Wellington toponymic George Holmes argues the name New Zealand, conferred by Dutch explorer Abel Tasman 360 years ago has passed its use by date.

Mr Piripi says a Maori name would be a unifying force for this country:

“The term Aotearoa is an ancient term of course, arrived with Kupe, so it has huge credibility as a term of usage in Aotearoa since about 600 AD, so even in terms of usage and historical association, the term Aotearoa far outstrips the term New Zealand,” Piripi said.


Te Ohu Kaimoana Trust has rejected a call from a Tuhoe group to withhold Maori fisheries settlement assets from the Bay of Plenty tribe until it can resolve internal divisions.

Te Ohu Kaimoana has confirmed the Tuhoe Fisheries Charitable Trust has the mandate to receive $17 million in quota, cash and shares on behalf of the iwi.

Chief executive Peter Douglas says Te Kotahi a Tuhoe, which opposes the handover, was unable to win enough support to derail the deal.

He says the charitable trust won its mandating ballot by 87 percent.

“We're required when an iwi organisation has all the information, and provides the evidence of that information, that they are ready to be mandated as the iwi organisation for that tribe, to take them seriously and fulfill the requirements of our act. Now the Tuhoe Fisheries Charitable Trust had completed all that was required of them. It would be remiss of us if we were to ignore that,” Douglas said.

Peter Douglas says 60 percent of the commission's assets have now been allocated to 34 mandated iwi organisations.


A Waikato University masters student says a warning system which predict the effects of coastal storms could help Maori involved in environmental and heritage management.

Summer Salmon from Ngati Paoa and Ngati Raukawa has received a $10,000 a year Te Tipu Putaiao Fellowship from the Foundation for Research Science and Technology to develop a mathematical model of storm damage.

Ms Salmon says she is working with the National Institute for Water and Atmosphere on making her work accessible.

“NIWA is working with me as well and they are hoping to put up a website where not only scientists but hopefully the general public will be able to access so they’ll be able to see what is coming they’ll be able to forecast whether there is going to be any storm events occurring,” Summer said.

Summer Salmon says knowing the likely effects of storms could help iwi protect coastal wahi tapu or important kaimoana grounds.


It's not often the final of a national sporting championship is played on a Monday Night, but that's what's happening tonight in Auckland.

The Canterbury Bulls will take on the Auckland Lions at Mount Smart Stadium to determine who takes home the Bartercard Cup, Rugby League's premier domestic competition.

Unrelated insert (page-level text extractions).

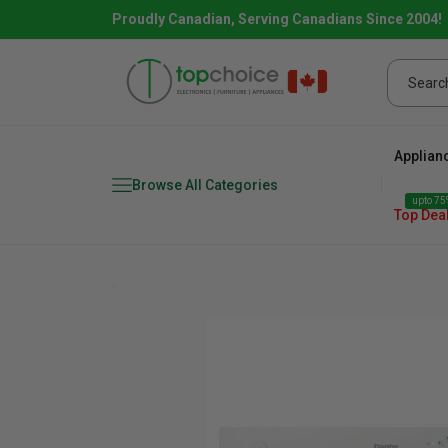
Proudly Canadian, Serving Canadians Since 2004!
Applian
Browse All Categories
upto 75%
Top Dea
Fridge
range
Dishwasher
Microw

It's played on a Monday night because that's when Maori Televison has broadcast a live game every week for the past six months.

Executive producer for sport Baily Mackie says it's part of a plan to build a wider audience for the Maori channel, and league was an ideal match.

Baily Macky says Maori Television has also secured the replay rights for the Tri Nations series starting early next month.